Job: Please copy out every line of the material below word for word, leaving the pictures out of your answer.

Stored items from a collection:
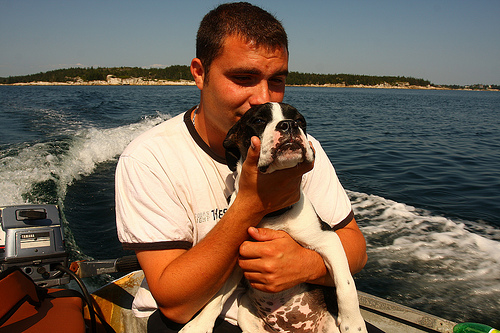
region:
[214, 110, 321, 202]
black and white dog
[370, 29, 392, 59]
white clouds in blue sky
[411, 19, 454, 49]
white clouds in blue sky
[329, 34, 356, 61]
white clouds in blue sky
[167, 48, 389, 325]
a man hodling a dog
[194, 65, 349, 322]
a dog on a boat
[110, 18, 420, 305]
a man on a boat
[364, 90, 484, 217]
a body of water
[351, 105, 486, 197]
a body of calm water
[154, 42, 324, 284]
a man wearing a shirt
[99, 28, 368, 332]
a man wearing a white shirt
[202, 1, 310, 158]
a man with dark hair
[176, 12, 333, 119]
head of the man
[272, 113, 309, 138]
nose of the dog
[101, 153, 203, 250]
sleeve of the shirt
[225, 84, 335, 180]
dark and light face of dog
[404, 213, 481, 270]
white water next to boat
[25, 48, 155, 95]
trees in the distance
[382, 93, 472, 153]
calm water near the boat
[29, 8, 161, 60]
sky with no clouds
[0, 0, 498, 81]
clear blue daytime sky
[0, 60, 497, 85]
trees on strip of land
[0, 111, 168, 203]
wake behind moving boat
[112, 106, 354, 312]
white shirt with black trim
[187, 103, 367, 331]
front of black and white dog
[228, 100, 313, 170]
black nose on dog face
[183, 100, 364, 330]
dog with freckles on stomach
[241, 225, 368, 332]
dog leg over man's arm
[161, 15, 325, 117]
head of the man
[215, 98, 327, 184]
head of the dog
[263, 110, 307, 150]
nose of the dog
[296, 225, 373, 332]
leg of the dog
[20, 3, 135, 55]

Finished task:
region:
[214, 110, 321, 202]
black and white dog
[370, 29, 392, 59]
white clouds in blue sky
[411, 19, 454, 49]
white clouds in blue sky
[329, 34, 356, 61]
white clouds in blue sky
[167, 48, 389, 325]
a man hodling a dog
[194, 65, 349, 322]
a dog on a boat
[110, 18, 420, 305]
a man on a boat
[364, 90, 484, 217]
a body of water
[351, 105, 486, 197]
a body of calm water
[154, 42, 324, 284]
a man wearing a shirt
[99, 28, 368, 332]
a man wearing a white shirt
[202, 1, 310, 158]
a man with dark hair
[176, 12, 333, 119]
head of the man
[272, 113, 309, 138]
nose of the dog
[101, 153, 203, 250]
sleeve of the shirt
[225, 84, 335, 180]
dark and light face of dog
[404, 213, 481, 270]
white water next to boat
[25, 48, 155, 95]
trees in the distance
[382, 93, 472, 153]
calm water near the boat
[29, 8, 161, 60]
sky with no clouds
[0, 0, 498, 81]
clear blue daytime sky
[0, 60, 497, 85]
trees on strip of land
[0, 111, 168, 203]
wake behind moving boat
[112, 106, 354, 312]
white shirt with black trim
[187, 103, 367, 331]
front of black and white dog
[228, 100, 313, 170]
black nose on dog face
[183, 100, 364, 330]
dog with freckles on stomach
[241, 225, 368, 332]
dog leg over man's arm
[161, 15, 325, 117]
head of the man
[215, 98, 327, 184]
head of the dog
[263, 110, 307, 150]
nose of the dog
[296, 225, 373, 332]
leg of the dog
[20, 3, 135, 55]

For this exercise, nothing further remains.